Volatility and Time Reversal Asymmetry
(Published by JP Bouchaud | July 2022)
Among the most fascinating “stylized facts” of financial price series lies their lack of symmetry under time reversal. Although it may seem obvious that past and future should play a different role in financial markets, most stochastic volatility (SV) models actually fail to capture this property! For example, the original version of the multifractal random walk model, together with its “rough volatility” generalizations, are time reversal symmetric.
The simplest time reversal asymmetry is the so-called "leverage effect", i.e. the fact that past price drops lead to an increase in future volatility, but not vice-versa. This is fairly easy to account for in SV models. But note that this effect simultaneously violates time reversal and return reversal symmetry.
More subtle are effects that are time reversal asymmetric but unaffected by the sign of returns. One is the volatility profile around unanticipated news: volatility is flat before the news, then jumps and slowly decays after the news. Another is even more subtle: past price trends, both up or down, induce more future volatility – but not the other way around. This is the Zumbach effect.

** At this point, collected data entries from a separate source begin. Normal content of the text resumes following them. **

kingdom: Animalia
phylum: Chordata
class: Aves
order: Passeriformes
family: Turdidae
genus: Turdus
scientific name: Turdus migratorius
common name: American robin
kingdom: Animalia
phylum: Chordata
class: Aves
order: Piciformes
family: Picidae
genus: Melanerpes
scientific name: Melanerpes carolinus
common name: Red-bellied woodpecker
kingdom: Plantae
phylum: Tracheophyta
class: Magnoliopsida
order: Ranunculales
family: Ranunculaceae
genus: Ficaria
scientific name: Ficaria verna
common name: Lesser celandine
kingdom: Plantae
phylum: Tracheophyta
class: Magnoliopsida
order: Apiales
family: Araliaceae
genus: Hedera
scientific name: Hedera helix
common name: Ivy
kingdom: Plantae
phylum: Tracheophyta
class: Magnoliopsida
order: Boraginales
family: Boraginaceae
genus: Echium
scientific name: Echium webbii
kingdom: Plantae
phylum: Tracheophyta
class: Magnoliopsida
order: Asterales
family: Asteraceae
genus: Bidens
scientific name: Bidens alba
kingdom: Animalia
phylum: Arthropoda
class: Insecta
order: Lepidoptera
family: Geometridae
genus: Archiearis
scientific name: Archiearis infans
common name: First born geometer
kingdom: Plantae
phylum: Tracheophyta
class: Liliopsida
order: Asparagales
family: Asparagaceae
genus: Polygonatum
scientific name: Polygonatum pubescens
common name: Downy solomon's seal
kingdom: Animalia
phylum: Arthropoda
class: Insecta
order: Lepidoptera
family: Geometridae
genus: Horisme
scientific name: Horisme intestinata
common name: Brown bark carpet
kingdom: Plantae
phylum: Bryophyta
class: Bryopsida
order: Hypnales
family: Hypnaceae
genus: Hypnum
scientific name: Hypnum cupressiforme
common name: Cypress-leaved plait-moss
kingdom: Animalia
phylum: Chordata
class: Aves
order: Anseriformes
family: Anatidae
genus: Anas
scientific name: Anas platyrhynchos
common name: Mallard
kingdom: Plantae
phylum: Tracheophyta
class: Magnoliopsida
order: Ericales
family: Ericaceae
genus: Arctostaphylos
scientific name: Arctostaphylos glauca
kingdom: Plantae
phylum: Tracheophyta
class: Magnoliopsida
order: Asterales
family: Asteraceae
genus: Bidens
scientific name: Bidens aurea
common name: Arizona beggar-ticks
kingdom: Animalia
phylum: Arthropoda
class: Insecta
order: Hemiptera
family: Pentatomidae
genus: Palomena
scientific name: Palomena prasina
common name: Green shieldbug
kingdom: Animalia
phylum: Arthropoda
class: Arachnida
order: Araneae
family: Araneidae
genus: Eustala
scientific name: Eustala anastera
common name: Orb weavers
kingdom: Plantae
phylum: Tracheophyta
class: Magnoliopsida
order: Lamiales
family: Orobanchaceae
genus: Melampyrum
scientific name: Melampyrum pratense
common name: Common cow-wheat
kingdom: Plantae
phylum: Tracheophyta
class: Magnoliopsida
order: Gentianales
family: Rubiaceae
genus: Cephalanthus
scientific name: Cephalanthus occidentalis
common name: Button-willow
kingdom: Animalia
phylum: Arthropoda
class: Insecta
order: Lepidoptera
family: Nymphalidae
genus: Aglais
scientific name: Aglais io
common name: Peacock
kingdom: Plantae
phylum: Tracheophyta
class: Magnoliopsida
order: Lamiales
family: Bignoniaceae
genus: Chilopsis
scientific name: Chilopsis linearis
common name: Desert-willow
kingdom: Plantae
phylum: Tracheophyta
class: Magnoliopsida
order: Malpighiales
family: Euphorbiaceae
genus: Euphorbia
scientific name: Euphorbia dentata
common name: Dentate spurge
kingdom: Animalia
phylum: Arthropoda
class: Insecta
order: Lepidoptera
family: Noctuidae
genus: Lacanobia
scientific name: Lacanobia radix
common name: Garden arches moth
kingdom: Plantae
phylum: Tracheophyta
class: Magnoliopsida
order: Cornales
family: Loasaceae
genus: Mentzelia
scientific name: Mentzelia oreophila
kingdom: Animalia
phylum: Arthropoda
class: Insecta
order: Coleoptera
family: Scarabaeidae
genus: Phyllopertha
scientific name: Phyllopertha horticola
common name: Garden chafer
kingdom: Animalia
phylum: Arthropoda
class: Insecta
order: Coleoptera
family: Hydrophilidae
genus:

The intuition is that unexplained local trends make liquidity providers wary that something they don’t know is going on. They take shelter, leading to increased spreads and increased volatility (this process can go haywire and generate purely endogenous price jumps -- this was the story of another post).
Hawkes processes provide a natural framework to capture these feedback effects. But when calibrated to real data, all time asymmetry somehow disappear. A way out, which explicitly factors in the Zumbach effect, was proposed a few years back by Blanc, Donier, and myself in this paper.
Such a model in fact naturally generates power-law tails, absent in standard Hawkes processes. Cecilia Aubrun (the first recipient of the CFM WIQF PhD grant) very recently generalized the model to a multivariate setting in this paper, in order to account for the cross effect of trends that can generate “co-jumps” and many other interesting effects.